## Data section
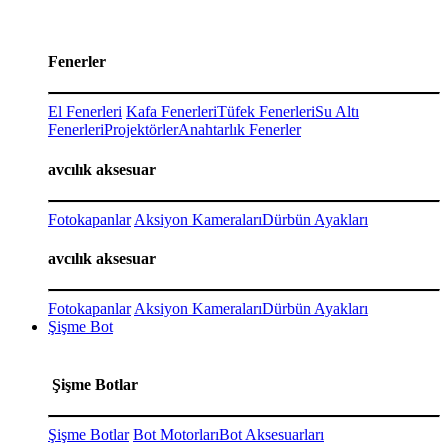
Fenerler
El Fenerleri
Kafa Fenerleri
Tüfek Fenerleri
Su Altı
Fenerleri
Projektörler
Anahtarlık Fenerler
avcılık aksesuar
Fotokapanlar
Aksiyon Kameraları
Dürbün Ayakları
avcılık aksesuar
Fotokapanlar
Aksiyon Kameraları
Dürbün Ayakları
Şişme Bot
Şişme Botlar
Şişme Botlar
Bot Motorları
Bot Aksesuarları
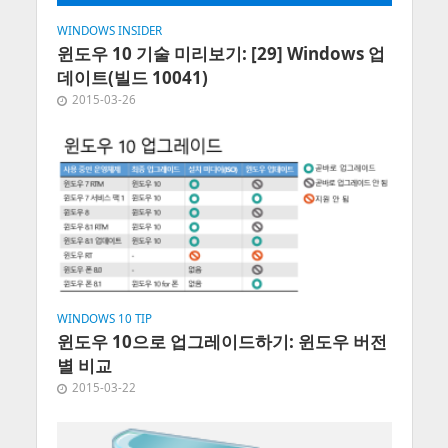
WINDOWS INSIDER
윈도우 10 기술 미리보기: [29] Windows 업
데이트(빌드 10041)
2015-03-26
WINDOWS 10 TIP
윈도우 10으로 업그레이드하기: 윈도우 버전
별 비교
2015-03-22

## Requirement
Please render every line of text in the data above as a JSON list of strings, one string per line, skipping blank lines and leaving out the picture markers.

## Response to the task
[
  "Fenerler",
  "El Fenerleri",
  "Kafa Fenerleri",
  "Tüfek Fenerleri",
  "Su Altı",
  "Fenerleri",
  "Projektörler",
  "Anahtarlık Fenerler",
  "avcılık aksesuar",
  "Fotokapanlar",
  "Aksiyon Kameraları",
  "Dürbün Ayakları",
  "avcılık aksesuar",
  "Fotokapanlar",
  "Aksiyon Kameraları",
  "Dürbün Ayakları",
  "Şişme Bot",
  "Şişme Botlar",
  "Şişme Botlar",
  "Bot Motorları",
  "Bot Aksesuarları",
  "WINDOWS INSIDER",
  "윈도우 10 기술 미리보기: [29] Windows 업",
  "데이트(빌드 10041)",
  "2015-03-26",
  "WINDOWS 10 TIP",
  "윈도우 10으로 업그레이드하기: 윈도우 버전",
  "별 비교",
  "2015-03-22"
]